Jan 30, 2022
Swiss watch brand HYT counts on liquid assets for refloat
Jan 30, 2022
The luxury Swiss watch brand HYT is looking to bounce back from bankruptcy with a new $75,000 timepiece that features a coloured liquid instead of an hour hand.
The small, independent brand, which launched in 2012, quickly developed a cult following among watch enthusiasts for its futuristic-looking fluid tube circumnavigating the dial.
However, it fell victim to the Covid-19 pandemic that derailed the Swiss watch industry in 2020, shutting down in March last year and laying off its 17 employees.
But the brand has been revived and hopes to make the most of the global rebound in demand for luxury goods as big spenders plunge back into the market.
"It's the right time," said new chief executive and creative director Davide Cerrato, the former artistic director of Rolex brand Tudor.
"Wealthy people who invest in the stock market have made an enormous amount of money over the last two years" -- and have a strong urge to spend it, he told AFP.
Furthermore, Swiss watch exports hit a record high in 2021, surpassing not only their pre-pandemic level but also the previous peak set in 2014.
A new company was set up in the western Swiss town of Neuchatel in June last year and Cerrato joined in July.
He first spotted the HYT brand at the Basel watch fair in 2012 and was impressed by their use of technology originally developed for the medical sector.
"Seeing this rather incredible possibility of symbiotically integrating fluid technology and beautiful mechanical watchmaking... is something that really fascinated me from the start," he recalled.
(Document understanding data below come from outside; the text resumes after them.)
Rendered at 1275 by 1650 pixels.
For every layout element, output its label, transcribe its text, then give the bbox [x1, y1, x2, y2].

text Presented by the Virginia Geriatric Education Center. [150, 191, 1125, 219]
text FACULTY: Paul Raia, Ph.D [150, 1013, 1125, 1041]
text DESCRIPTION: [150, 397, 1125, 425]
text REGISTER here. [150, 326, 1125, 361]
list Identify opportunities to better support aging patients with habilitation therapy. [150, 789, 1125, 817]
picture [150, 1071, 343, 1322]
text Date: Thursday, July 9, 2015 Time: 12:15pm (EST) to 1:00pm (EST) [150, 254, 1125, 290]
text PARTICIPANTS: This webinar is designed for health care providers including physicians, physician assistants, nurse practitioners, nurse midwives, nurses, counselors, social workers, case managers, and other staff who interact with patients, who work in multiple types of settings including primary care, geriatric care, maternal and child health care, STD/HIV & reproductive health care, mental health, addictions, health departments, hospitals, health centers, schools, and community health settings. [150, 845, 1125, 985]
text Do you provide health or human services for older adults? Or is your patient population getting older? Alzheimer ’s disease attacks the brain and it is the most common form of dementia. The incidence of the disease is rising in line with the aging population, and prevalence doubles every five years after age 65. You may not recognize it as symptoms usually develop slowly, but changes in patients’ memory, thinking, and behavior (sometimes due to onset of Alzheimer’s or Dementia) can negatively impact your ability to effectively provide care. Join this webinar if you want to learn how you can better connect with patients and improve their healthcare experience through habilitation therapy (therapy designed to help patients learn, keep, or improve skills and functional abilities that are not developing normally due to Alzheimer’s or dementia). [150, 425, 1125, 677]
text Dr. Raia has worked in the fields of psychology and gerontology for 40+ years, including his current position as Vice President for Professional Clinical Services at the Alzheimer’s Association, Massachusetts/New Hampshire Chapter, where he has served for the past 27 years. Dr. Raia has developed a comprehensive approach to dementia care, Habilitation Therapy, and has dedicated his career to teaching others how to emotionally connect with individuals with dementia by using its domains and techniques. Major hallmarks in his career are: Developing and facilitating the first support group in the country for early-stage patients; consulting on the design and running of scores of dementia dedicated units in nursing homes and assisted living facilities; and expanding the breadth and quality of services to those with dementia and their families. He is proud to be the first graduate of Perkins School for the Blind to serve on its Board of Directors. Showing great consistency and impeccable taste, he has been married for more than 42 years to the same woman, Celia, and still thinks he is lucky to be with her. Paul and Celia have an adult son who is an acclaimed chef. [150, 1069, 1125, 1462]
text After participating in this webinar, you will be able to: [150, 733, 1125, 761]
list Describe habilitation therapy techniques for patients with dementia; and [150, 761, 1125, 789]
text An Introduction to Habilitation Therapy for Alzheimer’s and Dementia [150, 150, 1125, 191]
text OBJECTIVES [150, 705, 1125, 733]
The original brand had also caught the eye of investors, including former Nestle chairman Peter Brabeck-Letmathe.
Though its first watches cost at least 50,000 Swiss francs ($54,000, 48,000 euros), the firm raised funds to develop models at more affordable prices.
But when the pandemic hit, the company saw its sales collapse by 40 percent in 2020, when it had been expecting a 25-percent increase.
Unable to raise the five-to-10 million francs needed to stay afloat, it filed for bankruptcy, its former boss told the Swiss newspaper Le Temps.
To relaunch it, Cerrato is moving the brand further upmarket, increasing the watchmaking complexity in order to seduce wealthy collectors looking for watches that will be seen on few wrists.
"Watch customers, collectors, connoisseurs are... looking for creativity, novelties, rarities," he said.
The brand is first launching the Hastroid model at 70,000 Swiss francs before taxes -- the "entry-level" price, according to Cerrato, followed by two more expensive timepieces that are even more technically complex.
"We reposition it on the fact that it is a unique object," said Cerrato.
"That's where independent brands come in and is what makes them successful."
But will the gamble pay off?
According to Jon Cox, an analyst at the financial services company Kepler Cheuvreux, the market for top-end watches is booming.
"Provided the product is right and there is a value proposition for consumers -- namely the price of the watch does not fall dramatically in the secondary market -- high-end brands will do well," he said.